Improving Network Reliability and Scalability
This blog post first appeared on the Solana Labs medium.
Delivering a Fast, Reliable, and Scalable Network
Delivering a fast, reliable, and scalable network remains a top priority in order to move toward a better, decentralized web. The issues around last week’s 1.14 network update – which focused on improvements for speed and scale – made it clear how maintaining stability during these major updates remains a challenge.
Ongoing Investigation and Next Steps
An investigation is still ongoing and more details will be provided here when available, but in the meantime, I want to share the plans in motion to address the balance between reliability and building a scalable and fast network, and where we go from here.
Addressing Live Problems and Prioritizing the User Experience
Up to the 1.14 release, core engineers were working to fix live problems that were impacting the network’s speed and usability. These issues included invalid gas metering, lack of flow control for transactions, lack of fee markets, spiraling ram, storage, and restart overhead.
Addressing these issues was prioritized in an attempt to improve the user experience on the network. Following the latest release, core engineers plan to improve the process for software release rollouts by bringing in additional external developers and auditors to test and find exploits, and continuing to support external core engineers – including the Firedancer team building a second validator client.

Data entries
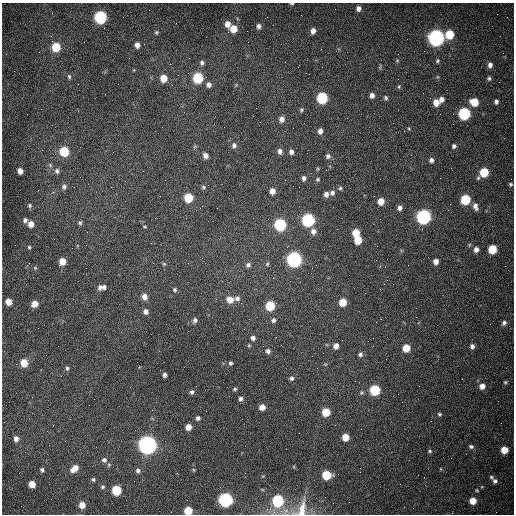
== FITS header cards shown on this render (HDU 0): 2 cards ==
NAXIS1  =                  512 /fastest changing axis
NAXIS2  =                  512 /next to fastest changing axis

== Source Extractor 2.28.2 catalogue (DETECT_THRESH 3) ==
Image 512 x 512 px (HDU 0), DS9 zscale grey, 1 PNG px = 1 image px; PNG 516 x 516 px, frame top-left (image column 1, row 512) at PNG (2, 3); no overlay
Background 1530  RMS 23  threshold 70.5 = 3 sigma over >= 5 px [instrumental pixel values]
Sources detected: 152; all 152 listed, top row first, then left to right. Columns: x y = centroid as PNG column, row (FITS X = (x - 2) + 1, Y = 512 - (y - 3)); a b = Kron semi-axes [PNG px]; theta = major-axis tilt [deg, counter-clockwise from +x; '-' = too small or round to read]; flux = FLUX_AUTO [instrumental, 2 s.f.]
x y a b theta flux
292 3 4 2 - 1.9e+03
358 9 5 4 - 5.9e+03
100 17 7 6 - 2.2e+05
227 24 7 6 - 1.0e+04
259 26 6 5 - 5.3e+03
233 29 6 6 - 2.3e+04
313 31 6 5 - 8.6e+03
156 32 5 4 - 2.3e+03
449 34 6 6 - 4.7e+04
51 36 3 3 - 1.3e+03
436 38 7 7 - 7.3e+05
137 45 6 5 - 8.5e+03
56 47 6 6 - 4.6e+04
397 60 5 3 - 1.6e+03
437 61 5 4 - 2.5e+03
202 63 7 6 - 4.3e+03
490 65 6 5 - 6.6e+03
69 76 7 5 -73 2.9e+03
164 78 6 5 - 2.5e+04
198 78 7 6 - 9.7e+04
489 78 5 5 - 3.0e+03
209 85 6 6 - 6.7e+03
399 87 6 5 - 2.3e+03
105 94 2 2 - 8.6e+02
372 95 5 4 - 7.2e+03
322 98 7 6 - 1.3e+05
386 98 6 5 - 3.2e+03
441 99 6 5 - 7.0e+03
436 102 7 7 - 1.2e+04
474 102 6 6 - 3.2e+04
496 102 4 4 - 4.7e+03
301 110 7 5 66 2.8e+03
464 114 7 6 - 2.0e+05
282 119 7 6 - 8.6e+03
293 128 2 2 - 6.8e+02
409 129 5 3 - 1.6e+03
320 131 7 5 81 7.7e+03
234 145 7 6 - 5.0e+03
454 146 5 5 - 4.0e+03
64 151 6 6 - 7.0e+04
280 151 7 6 - 6.4e+03
291 152 6 5 - 5.8e+03
205 155 6 5 - 7.1e+03
328 156 7 6 - 4.9e+03
431 160 5 5 - 5.1e+03
50 165 6 5 - 2.9e+03
20 171 5 5 - 1.1e+04
57 171 7 6 - 4.7e+03
484 172 7 6 - 5.9e+04
304 178 6 5 - 5.2e+03
318 179 6 5 - 2.6e+03
511 184 5 4 - 2.3e+03
64 187 7 6 - 4.8e+03
203 187 7 5 -16 2.8e+03
299 187 2 2 - 7.7e+02
340 188 5 4 - 2.6e+03
272 191 6 5 - 1.1e+04
332 193 7 6 - 5.4e+03
326 194 6 5 - 6.6e+03
188 198 6 6 - 6.1e+04
465 200 6 6 - 8.7e+04
381 201 6 5 - 1.9e+04
29 205 6 5 - 3.0e+03
475 206 9 6 -72 7.4e+03
400 208 6 5 - 5.7e+03
423 217 7 6 - 4.4e+05
25 220 6 6 - 4.7e+03
308 220 7 6 - 2.6e+05
80 223 6 5 - 3.0e+03
31 224 7 6 - 1.1e+04
280 225 6 6 - 2.0e+05
145 227 5 3 - 1.5e+03
313 231 7 6 - 8.2e+03
356 233 6 5 - 2.8e+04
358 240 6 5 - 3.3e+04
29 247 5 4 - 2.1e+03
476 249 6 5 - 7.7e+03
492 249 6 6 - 4.8e+04
202 258 2 2 - 8.9e+02
294 259 7 6 - 5.5e+05
62 261 6 5 - 2.1e+04
436 261 6 5 - 8.9e+03
164 264 5 5 - 2.0e+03
267 264 6 5 - 2.6e+03
248 265 6 6 - 4.6e+03
35 268 5 5 - 2.0e+03
273 278 3 3 - 8.9e+02
104 287 7 6 - 4.8e+03
100 288 7 5 84 4.5e+03
175 290 5 4 - 2.6e+03
144 297 7 6 - 9.2e+03
237 298 8 7 - 5.9e+03
230 300 8 7 - 1.5e+04
9 302 6 5 - 1.5e+04
343 302 6 5 - 3.2e+04
35 304 6 5 - 1.5e+04
270 306 7 6 - 6.9e+04
146 311 6 5 - 6.2e+03
381 319 2 2 - 1.0e+03
195 320 6 5 - 4.5e+03
273 320 6 6 - 4.5e+03
504 323 6 5 - 4.3e+03
253 338 6 5 - 6.2e+03
336 346 6 5 - 9.5e+03
472 346 6 5 - 5.5e+03
406 348 6 5 - 3.1e+04
268 351 6 5 - 4.8e+03
360 354 6 6 - 4.0e+03
24 363 6 5 - 2.9e+04
230 363 5 4 - 2.9e+03
67 368 6 4 -72 3.0e+03
165 375 4 4 - 4.7e+03
291 378 6 5 - 3.4e+03
505 382 4 4 - 2.1e+03
482 386 6 6 - 1.1e+04
235 389 5 4 - 2.2e+03
375 390 6 6 - 1.0e+05
192 392 5 4 - 3.8e+03
241 399 5 4 - 4.2e+03
262 407 5 5 - 1.3e+04
326 412 6 5 - 4.3e+04
439 414 5 5 - 2.8e+03
198 418 4 4 - 4.3e+03
188 427 5 5 - 1.2e+04
345 437 5 5 - 2.4e+04
16 439 6 5 - 7.2e+03
147 445 7 7 - 1.2e+06
471 446 6 5 - 3.7e+03
504 450 5 5 - 2.4e+04
430 451 6 5 - 2.5e+03
104 460 7 6 - 5.3e+03
74 468 10 6 41 1.5e+04
441 469 5 3 - 1.3e+03
42 470 5 4 - 3.3e+03
138 470 6 5 - 4.3e+03
194 470 5 4 - 1.6e+03
327 475 6 6 - 6.1e+04
491 477 5 4 - 2.5e+03
93 479 5 5 - 2.7e+03
495 481 6 6 - 4.4e+03
32 484 5 5 - 2.1e+04
400 484 2 2 - 6.5e+02
103 487 5 5 - 2.9e+03
116 490 6 6 - 7.6e+04
477 490 4 4 - 1.7e+03
316 498 2 2 - 3.5e+03
225 500 6 6 - 4.2e+05
278 501 7 6 - 1.5e+05
473 501 5 5 - 2.1e+04
82 505 6 5 - 1.6e+04
301 509 29 15 65 3.1e+04
188 511 6 5 - 4.1e+04
At the frame edge (FLAGS 8, measured only in part): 3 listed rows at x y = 292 3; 301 509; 188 511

Work to be completed
Pick up the post on Solana network reliability after its final sentence and continue it.

Task answer
Improving the Upgrade Process
Core engineers will work with validators to improve the software release process. Previous releases followed a certain pattern like the one for 1.14, which was as follows:
- Mainnet-beta validators run 1.13
- Testnet validators run 1.14
- Devnet validators run 1.14
- Mainnet-beta validators begin running 1.14 on master canary nodes (i.e. test nodes)
- Validators, RPC operators, as well as teams deploying dApps on the network, provide feedback on 1.14
- Mainnet-beta validators began a full deployment of 1.14, initiating the upgrade process
Despite having mixed nodes running against mainnet-beta, the behavior of the network changes when the supermajority changes versions.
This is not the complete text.